The fox headed North to an ice-free coastal shore on the 11th March 2018 around Raudfjorden and then after adjusting her path she hit open water again near Woodfjorden on the 16th March. These fjords would be home to Arctic krill, a darting and nimble crustacean that has been studied in nearby fjords because of the krill's delicate sensitivity to light. Throughout the world species of Krill follow a daily migration up and down the water column. At the water's surface the krill feed on photosynthesising plankton and then they experience the deeper waters of the seabed with their own gentle bioluminescence running the length of their bodies. This vertical migration is thought to be in response to the daily cycles of sunrise and sunset however during the Polar Night these fjords and their inhabitants experience only twilight, and so it is unclear if the migration is present in these tiny Polar creatures. Researchers found that indeed there was vertical migration where the krill, sensitive through their bodies and in particular their eyes to the most subtle of light changes around the polar twilight, travel through the full spectrum of the sea's light and life forms. The Arctic fox changed direction at this point, crossing the Northern part of Spitsbergen from West to East, where, on 26 March 2018, she met ice-covered sea for the first time and left Spitsbergen. The sea ice forms a solid running ground for the few animals with the endurance to cross it and the rewards are potential of greater genetic spread for their species. The fox's route turned Northward and then Westward on this ice sheet, towards North Greenland which she reached 21 days on the 16th of April 2018.
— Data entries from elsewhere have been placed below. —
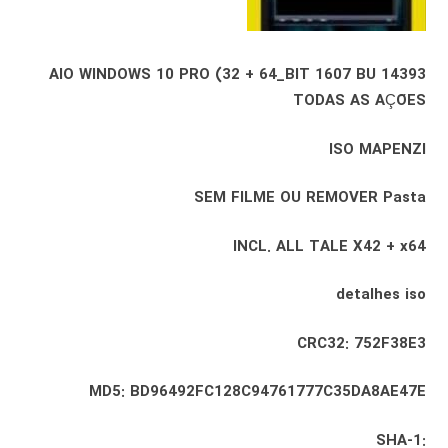
AIO WINDOWS 10 PRO (32 + 64_BIT 1607 BU 14393
TODAS AS AÇÕES
ISO MAPENZI
SEM FILME OU REMOVER Pasta
INCL. ALL TALE X42 + x64
detalhes iso
CRC32: 752F38E3
MD5: BD96492FC128C94761777C35DA8AE47E
SHA-1:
As the fox crosses Northern Greenland she would encounter, in the extreme frost, spouts of the Arctic willow or Salix arctica which typically grows to only 15 cm high in this setting but spreads, extremely slowly, to form a carpet and this willow would be simply flowering. The catkins of the female Arctic willow are fluffy white and tipped in red and they can have hundreds of individual flowers and the flowers can produce many minute seeds in fruit capsules that split in two at the top, each half recurving. The Arctic willow shrub can survive the winter of extreme cold and grow at the first signs of warmth each year, a characteristic that makes it unique to other tree-life.
From Greenland the fox circled upwards to Ellesmere Island, Nunavut, Canada, arriving on the 10th June 2018, just 76 days after leaving Spitsbergen. What would it be like, here, at the fox's journey end? On Ellesmere Island, the Northern most Island in the Canadian Archipelago, the fluffy Arctic bumblebee or bombus polaris would be pollinating newly grown yellow Arctic poppies as they turn towards the sunlight. The Arctic bumblebee has a thick coat of hair, more so than other bees and makes insulated nests to protect themselves from the winter temperature drops. The ocean ice that bridged the land to make the fox's journey possible is slowly retreating and the crystals that formed from the complex sea salts through the extreme pressure and cold of ice formation are melting back into the ocean with the exception of crystals of cryogenic gypsum that form lasting shards that remain solid as they fall through the sea, taking marine snow to the sea bed with them.